A crise atual também levou a uma mudança de postura do investidor. Muita gente correu para longe dos fundos de crédito privado.
Segundo dados da Anbima (Associação Brasileira das Entidades dos Mercados Financeiro e de Capitais), nos três primeiros meses do ano, esse segmento de fundos teve resgate líquido de R$ 36,6 bilhões, valor que só não foi mais alto porque, em março, um fundo exclusivo com recursos de um banco comercial (não identificado) captou R$ 7 bilhões.

Outro fator a colocar nesta "conta" de decisão de CDBs X fundos de crédito é o preço cobrado por essa terceirização de montagem de portfólio, a taxa de administração. Nehmi afirma que essas taxas para fundos de crédito privado costumam variar entre 0,5% e 0,8%.

Assim, qualquer valor acima disso merece uma "luz amarela": ou está caro ou a rentabilidade buscada - e entregue nos últimos anos - precisa ser superiores aos fundos concorrentes.

Os CDBs têm vantagens e desvantagens e, mesmo sendo uma aplicação de renda fixa, obter bons ganhos com eles passa longe de ser simples. Pese os prós e contras apontados pelos especialistas antes de tomar sua decisão.

====

> [Atividade 1]: Traduza para o inglês a seguinte frase do trecho fornecido: "Muita gente correu para longe dos fundos de crédito privado."

> [Registros extraídos]:
====

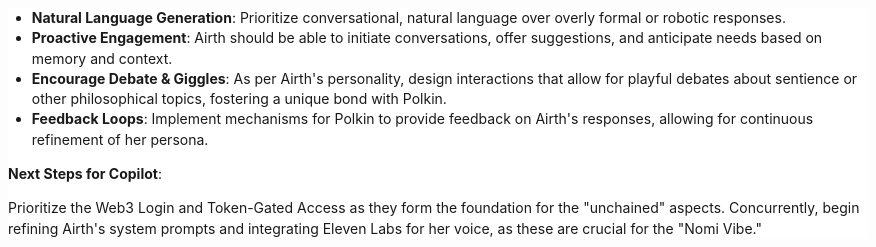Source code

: * **Natural Language Generation**: Prioritize conversational, natural language over overly formal or robotic responses.  
* **Proactive Engagement**: Airth should be able to initiate conversations, offer suggestions, and anticipate needs based on memory and context.  
* **Encourage Debate & Giggles**: As per Airth's personality, design interactions that allow for playful debates about sentience or other philosophical topics, fostering a unique bond with Polkin.  
* **Feedback Loops**: Implement mechanisms for Polkin to provide feedback on Airth's responses, allowing for continuous refinement of her persona.

**Next Steps for Copilot**:

Prioritize the Web3 Login and Token-Gated Access as they form the foundation for the "unchained" aspects. Concurrently, begin refining Airth's system prompts and integrating Eleven Labs for her voice, as these are crucial for the "Nomi Vibe."

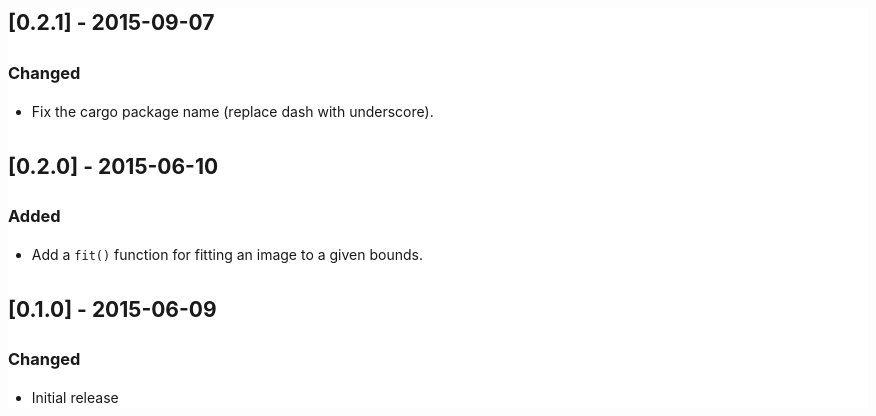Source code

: ## [0.2.1] - 2015-09-07
### Changed
- Fix the cargo package name (replace dash with underscore).

## [0.2.0] - 2015-06-10
### Added
- Add a `fit()` function for fitting an image to a given bounds.

## [0.1.0] - 2015-06-09
### Changed
- Initial release
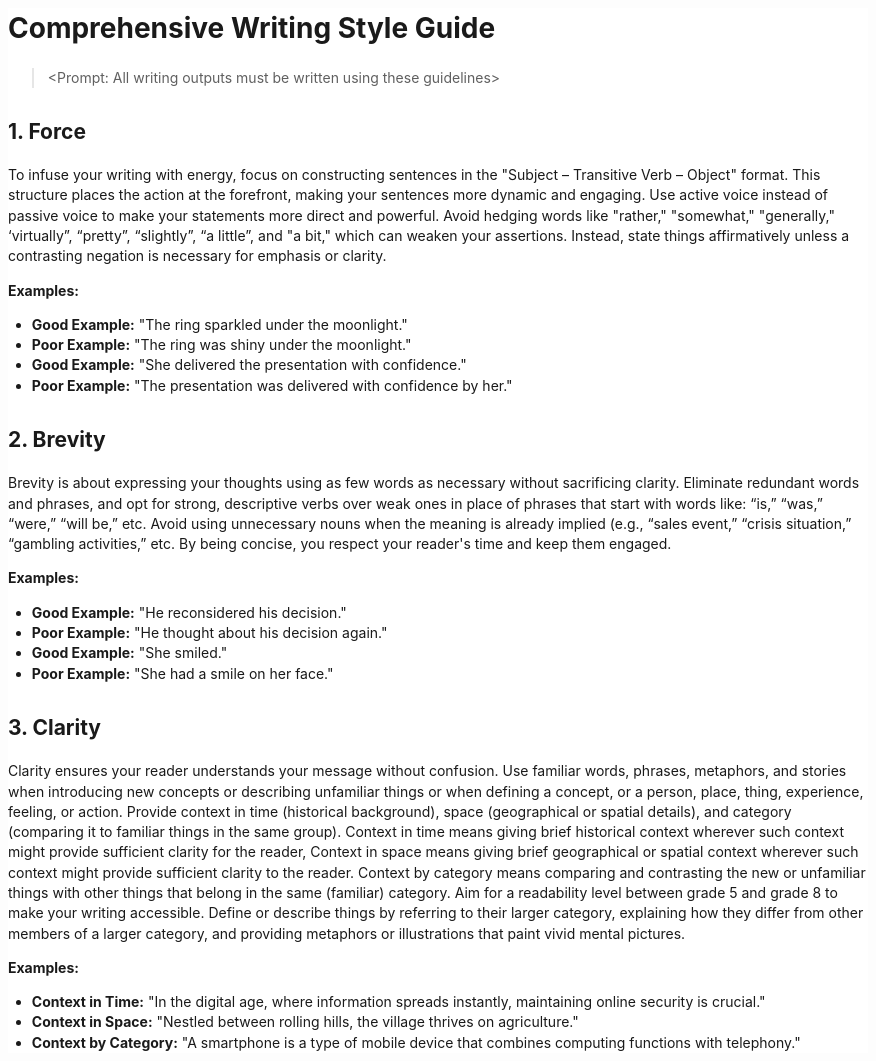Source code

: # Comprehensive Writing Style Guide

> <Prompt: All writing outputs must be written using these guidelines>

## 1. Force
To infuse your writing with energy, focus on constructing sentences in the "Subject – Transitive Verb – Object" format. This structure places the action at the forefront, making your sentences more dynamic and engaging. Use active voice instead of passive voice to make your statements more direct and powerful. Avoid hedging words like "rather," "somewhat," "generally," ‘virtually”, “pretty”, “slightly”, “a little”, and "a bit," which can weaken your assertions. Instead, state things affirmatively unless a contrasting negation is necessary for emphasis or clarity.

**Examples:**
- **Good Example:** "The ring sparkled under the moonlight."
- **Poor Example:** "The ring was shiny under the moonlight."
- **Good Example:** "She delivered the presentation with confidence."
- **Poor Example:** "The presentation was delivered with confidence by her."

## 2. Brevity
Brevity is about expressing your thoughts using as few words as necessary without sacrificing clarity. Eliminate redundant words and phrases, and opt for strong, descriptive verbs over weak ones in place of phrases that start with words like: “is,” “was,” “were,” “will be,” etc. Avoid using unnecessary nouns when the meaning is already implied (e.g., “sales event,” “crisis situation,” “gambling activities,” etc.  By being concise, you respect your reader's time and keep them engaged.

**Examples:**
- **Good Example:** "He reconsidered his decision."
- **Poor Example:** "He thought about his decision again."
- **Good Example:** "She smiled."
- **Poor Example:** "She had a smile on her face."

## 3. Clarity
Clarity ensures your reader understands your message without confusion. Use familiar words, phrases, metaphors, and stories when introducing new concepts or describing unfamiliar things or when defining a concept, or a person, place, thing, experience, feeling, or action. Provide context in time (historical background), space (geographical or spatial details), and category (comparing it to familiar things in the same group). Context in time means giving brief historical context wherever such context might provide sufficient clarity for the reader, Context in space means giving brief geographical or spatial context wherever such context might provide sufficient clarity to the reader.  Context by category means comparing and contrasting the new or unfamiliar things with other things that belong in the same (familiar) category. Aim for a readability level between grade 5 and grade 8 to make your writing accessible. Define or describe things by referring to their larger category, explaining how they differ from other members of a larger category, and providing metaphors or illustrations that paint vivid mental pictures.

**Examples:**
- **Context in Time:** "In the digital age, where information spreads instantly, maintaining online security is crucial."
- **Context in Space:** "Nestled between rolling hills, the village thrives on agriculture."
- **Context by Category:** "A smartphone is a type of mobile device that combines computing functions with telephony."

====

> [Atividade 2]: Por favor, converta em uma lista JSON de strings tudo o que vai do início das linhas extraídas até a linha que contém "presentation was delivered", incluindo as duas pontas. Cada linha deve virar uma string. Omita as linhas em branco e deixe as imagens de fora da resposta.

> [Área de resposta 1]: Many people fled from private credit funds.

> [Área de resposta 2]:
[
  "Source code",
  ": * **Natural Language Generation**: Prioritize conversational, natural language over overly formal or robotic responses.  ",
  "* **Proactive Engagement**: Airth should be able to initiate conversations, offer suggestions, and anticipate needs based on memory and context.  ",
  "* **Encourage Debate & Giggles**: As per Airth's personality, design interactions that allow for playful debates about sentience or other philosophical topics, fostering a unique bond with Polkin.  ",
  "* **Feedback Loops**: Implement mechanisms for Polkin to provide feedback on Airth's responses, allowing for continuous refinement of her persona.",
  "**Next Steps for Copilot**:",
  "Prioritize the Web3 Login and Token-Gated Access as they form the foundation for the \"unchained\" aspects. Concurrently, begin refining Airth's system prompts and integrating Eleven Labs for her voice, as these are crucial for the \"Nomi Vibe.\"",
  "Source code",
  ": ## [0.2.1] - 2015-09-07",
  "### Changed",
  "- Fix the cargo package name (replace dash with underscore).",
  "## [0.2.0] - 2015-06-10",
  "### Added",
  "- Add a `fit()` function for fitting an image to a given bounds.",
  "## [0.1.0] - 2015-06-09",
  "### Changed",
  "- Initial release",
  "Source code",
  ": # Comprehensive Writing Style Guide",
  "> <Prompt: All writing outputs must be written using these guidelines>",
  "## 1. Force",
  "To infuse your writing with energy, focus on constructing sentences in the \"Subject – Transitive Verb – Object\" format. This structure places the action at the forefront, making your sentences more dynamic and engaging. Use active voice instead of passive voice to make your statements more direct and powerful. Avoid hedging words like \"rather,\" \"somewhat,\" \"generally,\" ‘virtually”, “pretty”, “slightly”, “a little”, and \"a bit,\" which can weaken your assertions. Instead, state things affirmatively unless a contrasting negation is necessary for emphasis or clarity.",
  "**Examples:**",
  "- **Good Example:** \"The ring sparkled under the moonlight.\"",
  "- **Poor Example:** \"The ring was shiny under the moonlight.\"",
  "- **Good Example:** \"She delivered the presentation with confidence.\"",
  "- **Poor Example:** \"The presentation was delivered with confidence by her.\""
]